Cold-Related Illness

Cold weather can put a person in a dangerous situation due to its effect on the body. Cold temperatures can impact your blood circulation, cardiovascular system and airways. Plan ahead, prepare your homes and vehicles and avoid going out into cold weather to stay healthy and protected.

Cold Weather Shelter Information

The overnight shelters are only open from 8 PM-7 AM between November 1-March 31 on nights that it is 32 degrees or colder between the hours of 10 PM and 4 AM. 

Those needing shelter should come to Grace United Methodist Church at 600 S. Jefferson Ave. between 5:00-6:00 p.m. A hot meal is provided and buses will transport to the shelters at 6:30 p.m. The shelters and their capacities are listed below. 

  1. Men Only (No pets)
  2. Women Only (No Pets)
  3. All Genders (No Pets)
  4. All Genders (With Pets)
  5. Family Shelters
  6. Day Shelters
Name Address Details
East Sunshine Church of Christ 3721 E. Sunshine 50 beds
Sacred Heart Catholic Church 1609 N. Summit Ave. 25 beds, only open the 2 coldest nights each week
Harbor House
636 N. Boonville Ave. ID required, no sex offenders, must pass UA, sobriety required, background checks. Call 417-831-3371 for information and availability.

Tips to stay safe during cold weather:

  • Stay indoors, if possible. If heat or shelter is not available, consider visiting a building open to the public like a shopping mall, public library, church or community building. 
  • Drink more fluids – regardless of your activity level. Don’t wait until you feel thirsty but avoid drinks containing caffeine and alcohol because they affect how your body reacts to the cold.  
  • Cover your head since most body heat is lost through the head. 
  • Dress in layers since the space between the layers works as insulation to help keep you warmer than a single heavy layer. 
  • Minimize sitting or squatting in the cold for prolonged periods of time. These activities can hinder circulation. 
  • Adjust to outdoor activity. Stretch and do a few exercises before going outside to work to avoid muscle strain. Extreme cold puts extra strain on the heart – no matter what your age or physical condition. 
  • Use the buddy system. Monitor the condition of those you’re with and have someone do the same for you.  
  • Carry extra clothes with you such as socks, gloves, hats and jacket so you can change them if you get wet

Types of Cold-Related Illness

  1. Hypothermia
  2. Frostbite
  3. Trench Foot
  4. Chilblains

Your body loses heat faster than it can be produced in cold weather. Prolonged exposure to cold temperatures will exhaust your body’s energy, causing your body temperature to drop leading to hypothermia.  

If you have a chronic condition such as diabetes, Parkinson’s, memory loss, or thyroid problems, you may take medicines that make it hard to regulate your body temperature. Ask your doctor if this is an issue for you or any questions you might have about hypothermia. 

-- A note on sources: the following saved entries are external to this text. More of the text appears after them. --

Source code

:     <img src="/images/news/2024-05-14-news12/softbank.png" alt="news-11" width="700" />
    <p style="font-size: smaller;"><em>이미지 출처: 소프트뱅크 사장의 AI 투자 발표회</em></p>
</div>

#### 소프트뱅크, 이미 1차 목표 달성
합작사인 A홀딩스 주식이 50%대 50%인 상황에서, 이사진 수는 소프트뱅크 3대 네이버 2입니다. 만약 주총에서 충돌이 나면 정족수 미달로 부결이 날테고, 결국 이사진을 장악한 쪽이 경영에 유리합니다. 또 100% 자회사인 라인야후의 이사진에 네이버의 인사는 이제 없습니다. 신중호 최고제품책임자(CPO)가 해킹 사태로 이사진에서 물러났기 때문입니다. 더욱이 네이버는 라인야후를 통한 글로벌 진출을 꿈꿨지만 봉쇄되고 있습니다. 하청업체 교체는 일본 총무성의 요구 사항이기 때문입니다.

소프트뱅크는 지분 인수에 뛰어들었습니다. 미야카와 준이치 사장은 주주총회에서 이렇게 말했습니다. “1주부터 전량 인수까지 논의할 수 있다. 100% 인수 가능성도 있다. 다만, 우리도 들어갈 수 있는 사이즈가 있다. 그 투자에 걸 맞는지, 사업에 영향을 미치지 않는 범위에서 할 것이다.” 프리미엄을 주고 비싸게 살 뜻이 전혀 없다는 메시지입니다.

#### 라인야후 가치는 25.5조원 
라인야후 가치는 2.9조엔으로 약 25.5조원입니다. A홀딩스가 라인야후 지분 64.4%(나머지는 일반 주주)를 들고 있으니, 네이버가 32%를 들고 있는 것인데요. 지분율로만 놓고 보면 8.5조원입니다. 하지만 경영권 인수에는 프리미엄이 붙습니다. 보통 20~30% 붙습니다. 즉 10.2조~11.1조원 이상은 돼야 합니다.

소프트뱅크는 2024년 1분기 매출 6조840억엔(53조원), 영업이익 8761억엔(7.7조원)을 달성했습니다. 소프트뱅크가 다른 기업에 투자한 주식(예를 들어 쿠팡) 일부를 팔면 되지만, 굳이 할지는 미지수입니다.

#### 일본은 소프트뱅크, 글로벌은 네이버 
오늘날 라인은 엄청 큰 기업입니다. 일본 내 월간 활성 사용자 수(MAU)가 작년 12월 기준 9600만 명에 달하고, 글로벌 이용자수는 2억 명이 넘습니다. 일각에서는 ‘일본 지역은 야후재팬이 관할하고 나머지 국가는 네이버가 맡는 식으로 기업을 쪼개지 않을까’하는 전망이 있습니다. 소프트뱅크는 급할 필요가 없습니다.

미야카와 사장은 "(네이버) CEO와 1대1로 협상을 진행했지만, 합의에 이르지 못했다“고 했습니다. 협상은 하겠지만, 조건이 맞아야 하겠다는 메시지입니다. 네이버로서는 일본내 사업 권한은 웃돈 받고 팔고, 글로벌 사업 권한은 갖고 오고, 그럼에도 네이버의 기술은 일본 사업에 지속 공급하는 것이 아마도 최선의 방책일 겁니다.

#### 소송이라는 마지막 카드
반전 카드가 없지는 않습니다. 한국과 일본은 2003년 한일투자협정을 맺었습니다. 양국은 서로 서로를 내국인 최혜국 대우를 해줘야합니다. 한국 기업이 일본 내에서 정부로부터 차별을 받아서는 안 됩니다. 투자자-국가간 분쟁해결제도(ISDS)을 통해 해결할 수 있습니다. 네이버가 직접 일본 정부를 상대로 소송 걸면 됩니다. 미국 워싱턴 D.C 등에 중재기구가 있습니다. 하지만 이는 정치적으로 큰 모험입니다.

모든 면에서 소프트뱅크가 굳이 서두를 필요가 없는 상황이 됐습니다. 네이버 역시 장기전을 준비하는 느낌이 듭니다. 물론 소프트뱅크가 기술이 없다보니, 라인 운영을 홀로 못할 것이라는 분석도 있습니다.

Older adults are more sensitive to cold than younger adults. Body temperature below 95°F, or hypothermia, increases their risk of heart disease and kidney or liver damage, especially if they have a history of low body temperature or have had hypothermia in the past. 

Early Symptoms:

  • Shivering 
  • Fatigue 
  • Loss of coordination 
  • Confusion and disorientation

Late Symptoms:

  • No shivering 
  • Blue skin 
  • Dilated pupils 
  • Slowed pulse and breathing 
  • Loss of consciousness


  • Call 9-1-1 if you or someone else is showing possible signs of hypothermia.  
  • Move into a warm room or shelter.  
  • Remove any wet clothing.  
  • Warm the center of the body first-chest, neck, head, and groin-using an electric blanket, if available; or use skin-to-skin contact under loose, dry layers of blankets, clothing, towels, or sheets. 
  • After their body temperature has increased, keep the victim dry and wrapped in a warm blanket, including the head and neck. 
  • If victim has no pulse, begin cardiopulmonary resuscitation (CPR).